2. applicazione di cellule differenziate derivate hiPSC

  1. Generazione di pelle 3D organoid
    1. Preparare tipo neutralizzato ho collagene sul ghiaccio, seguendo le raccomandazioni del produttore. Come concentrazione finale, utilizzare 3 mg/mL di collagene di tipo I (concentrazione stock di tipo I collagene è 3,47 mg/mL) e assicurarsi che il volume finale della miscela è di 5 mL. Calcolare il volume di 10 x PBS (volume finale/10 = 0,5 mL). Calcolare il volume di collagene da utilizzare tipo I (volume finale x concentrazione finale collagene / stock concentrazione di collagene = 5 mL x 3 mg / mL / 3,47 mg / mL = 4,32 mL). Calcolare il volume di 1 N NaOH (volume di collagene per essere utilizzato x 0,023 mL = 0,1 mL). Calcolare il volume di dH2O (finale volume - volume di collagene - il volume di PBS 10X - volume di 1 N NaOH = 4,32 5 mL mL-mL 0,5 mL-0,1 mL = 0,08). Mescolare il contenuto del tubo e tenerlo sul ghiaccio fino all'uso.
    2. Aggiungere 1 mL di EDTA per i fibroblasti iPSC-derivato dal passaggio 1.4.10 e incubare a 37 ° C con 5% CO2 per 2 min. raccogliere le cellule indipendente, contare le celle utilizzando un emocitometro e trasferire 2 x 105 cellule ad un nuovo tubo conico da 15 mL. Centrifugare a 250 x g per 2 minuti e rimuovere il surnatante.
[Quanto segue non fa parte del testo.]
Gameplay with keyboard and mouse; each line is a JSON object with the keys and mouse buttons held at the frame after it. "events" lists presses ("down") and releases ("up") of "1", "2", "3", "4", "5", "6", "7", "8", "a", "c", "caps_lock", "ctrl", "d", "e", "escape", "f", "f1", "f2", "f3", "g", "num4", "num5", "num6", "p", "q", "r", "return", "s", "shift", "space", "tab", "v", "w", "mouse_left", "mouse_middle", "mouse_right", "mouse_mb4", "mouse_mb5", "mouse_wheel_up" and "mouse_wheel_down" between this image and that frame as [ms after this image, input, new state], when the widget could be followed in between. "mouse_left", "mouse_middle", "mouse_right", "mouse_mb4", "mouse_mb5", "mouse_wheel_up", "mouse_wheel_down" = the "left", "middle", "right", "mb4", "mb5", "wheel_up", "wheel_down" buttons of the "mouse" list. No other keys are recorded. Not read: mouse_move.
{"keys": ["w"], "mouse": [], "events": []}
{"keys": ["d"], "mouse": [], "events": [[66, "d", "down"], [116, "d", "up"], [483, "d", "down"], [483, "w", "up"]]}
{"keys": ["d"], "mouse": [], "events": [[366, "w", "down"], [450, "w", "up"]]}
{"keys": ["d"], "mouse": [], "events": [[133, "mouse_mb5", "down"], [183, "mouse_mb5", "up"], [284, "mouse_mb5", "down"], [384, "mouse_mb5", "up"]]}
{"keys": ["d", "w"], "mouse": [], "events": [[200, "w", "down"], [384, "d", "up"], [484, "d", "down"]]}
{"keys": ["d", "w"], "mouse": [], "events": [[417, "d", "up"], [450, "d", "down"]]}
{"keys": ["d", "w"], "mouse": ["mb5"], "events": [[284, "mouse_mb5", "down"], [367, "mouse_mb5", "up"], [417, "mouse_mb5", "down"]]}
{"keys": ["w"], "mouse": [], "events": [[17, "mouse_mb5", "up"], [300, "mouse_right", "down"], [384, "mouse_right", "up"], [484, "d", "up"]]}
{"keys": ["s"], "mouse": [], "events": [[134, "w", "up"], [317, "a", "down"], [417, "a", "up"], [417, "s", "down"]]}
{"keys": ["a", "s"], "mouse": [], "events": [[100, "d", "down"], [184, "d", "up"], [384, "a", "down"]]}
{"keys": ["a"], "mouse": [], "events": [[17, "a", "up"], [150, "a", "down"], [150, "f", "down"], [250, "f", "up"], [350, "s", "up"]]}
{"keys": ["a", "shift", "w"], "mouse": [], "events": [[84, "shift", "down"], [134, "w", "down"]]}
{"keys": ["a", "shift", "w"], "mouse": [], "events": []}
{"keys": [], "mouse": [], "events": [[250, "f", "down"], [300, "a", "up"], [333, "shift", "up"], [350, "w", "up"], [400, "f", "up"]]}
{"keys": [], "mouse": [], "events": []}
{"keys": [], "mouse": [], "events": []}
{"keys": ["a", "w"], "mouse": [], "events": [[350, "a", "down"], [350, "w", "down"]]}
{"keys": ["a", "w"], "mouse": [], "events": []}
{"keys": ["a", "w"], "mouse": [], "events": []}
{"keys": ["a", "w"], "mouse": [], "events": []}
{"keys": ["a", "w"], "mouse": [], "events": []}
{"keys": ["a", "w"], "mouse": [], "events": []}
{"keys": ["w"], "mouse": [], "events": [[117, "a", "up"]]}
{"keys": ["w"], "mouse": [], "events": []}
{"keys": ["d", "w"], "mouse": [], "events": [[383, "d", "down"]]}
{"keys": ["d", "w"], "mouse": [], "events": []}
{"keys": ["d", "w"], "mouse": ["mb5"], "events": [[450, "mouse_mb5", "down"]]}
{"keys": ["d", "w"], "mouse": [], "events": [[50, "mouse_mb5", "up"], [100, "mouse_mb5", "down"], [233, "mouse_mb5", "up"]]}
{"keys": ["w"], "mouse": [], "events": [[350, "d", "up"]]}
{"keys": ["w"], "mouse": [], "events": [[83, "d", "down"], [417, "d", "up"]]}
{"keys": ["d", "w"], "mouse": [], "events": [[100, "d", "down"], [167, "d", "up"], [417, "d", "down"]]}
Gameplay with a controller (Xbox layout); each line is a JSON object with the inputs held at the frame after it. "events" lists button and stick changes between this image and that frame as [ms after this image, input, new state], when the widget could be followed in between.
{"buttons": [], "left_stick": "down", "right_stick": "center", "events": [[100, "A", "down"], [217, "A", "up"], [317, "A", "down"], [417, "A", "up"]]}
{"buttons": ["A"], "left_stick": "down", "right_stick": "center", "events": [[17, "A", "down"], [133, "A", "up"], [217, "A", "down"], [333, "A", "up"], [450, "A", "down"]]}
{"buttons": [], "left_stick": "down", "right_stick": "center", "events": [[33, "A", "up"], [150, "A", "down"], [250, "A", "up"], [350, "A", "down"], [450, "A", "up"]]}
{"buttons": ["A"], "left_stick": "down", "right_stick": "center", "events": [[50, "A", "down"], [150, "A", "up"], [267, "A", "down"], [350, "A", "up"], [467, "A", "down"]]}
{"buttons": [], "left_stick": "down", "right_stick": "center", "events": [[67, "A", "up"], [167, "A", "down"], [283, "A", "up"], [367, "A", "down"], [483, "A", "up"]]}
Risospendere le cellule dei fibroblasti derivati iPSC in 1,5 mL di FDM1 e neutralizzato il tipo ho soluzione di collagene (1:1).
      Nota: Mescolare la soluzione delicatamente per evitare bolle.
    3. Collocare l'inserto di membrana su una micropiastra 6-pozzetti, trasferire la miscela all'inserto e incubare a temperatura ambiente per 30 min.
      Nota: Non spostare le piastre.
    4. Dopo aver confermato la gelificazione, aggiungere 2 mL di terreno nella parte superiore dell'inserto e 3 mL per il fondo del pozzo. Incubare la matrice di fibroblasti e collagene a 37 ° C con 5% CO2 per 5-7 giorni, fino a quando la gelificazione è completa e non più contratti.
    5. Dopo la gelificazione completa, staccare i keratinocytes iPSC-derivato (dal punto 1.3.6) con EDTA. Aggiungere 1 mL di EDTA e incubare a 37 ° C con 5% CO2 per 2 min. raccogliere le cellule indipendente, contarli utilizzando un emocitometro e 1 x 106 cellule di trasferimento ad un nuovo tubo conico da 15 mL. Centrifuga a 250 x g per 2 min.
    6. Rimuovere il supernatante e risospendere le cellule di 1 x 106 a 50-100 µ l di calcio basso epiteliali terreno 1 (EP. 1).
    7. Aspirare la matrice di tutte le medie (Vedi punto 2.1.5) e 1 x 106 cellule dei keratinocytes iPSC-derivati su ogni strato di fibroblasti di seme. Incubare la piastra a 37 ° C con 5% CO2 per 30 min.
      Nota: Non spostare la piastra e non aggiungere qualsiasi supporto per il fissaggio del keratinocyte.
    8. Aggiungere 2 mL di EP1 alla parte superiore dell'inserto e 3 mL di EP1 sul fondo del pozzo.
    9. Dopo 2 giorni, aspirare tutto il mezzo della piastra di inserimento della membrana e modificare il mezzo normale del calcio EP2 per 2 giorni.
    10. Dopo 2 giorni, aspirare tutto il mezzo e aggiungere 3 mL di terreno corneificazione solo verso il basso per generare un'interfaccia aria-liquido.
    11. Mantenere la pelle 3D organoid fino a 14 giorni a 37 ° C con 5% CO2 e modificare il mezzo ogni altro giorno. Raccogliere la pelle 3D organoid tagliando il bordo dell'inserto e utilizzarlo per un ulteriore studio di colorazione e di innesto di pelle.
  2. Innesto di pelle
    1. Eseguire l'anestesia per inalazione in topi NOD/scid (maschile, vecchio 6 settimane), utilizzando un metodo standard, approvato dall'istituzione. Per innesto di pelle, radere il pelo della pelle dorsale di ogni mouse.
    2. Rimuovere una sezione di 1 cm x 2 cm di pelle del mouse, utilizzando forbici curve con il forcipe.
    3. Posto il CBMC-iPSC-derivati 3D pelle organoid sul sito difetto e sutura utilizzando un metodo di medicazione tie-over con i suturare di seta.
    4. Osservare i topi per 2 settimane e sacrificarli per l'analisi istologica. Il protocollo di colorazione è stato verificato in precedenti studi16.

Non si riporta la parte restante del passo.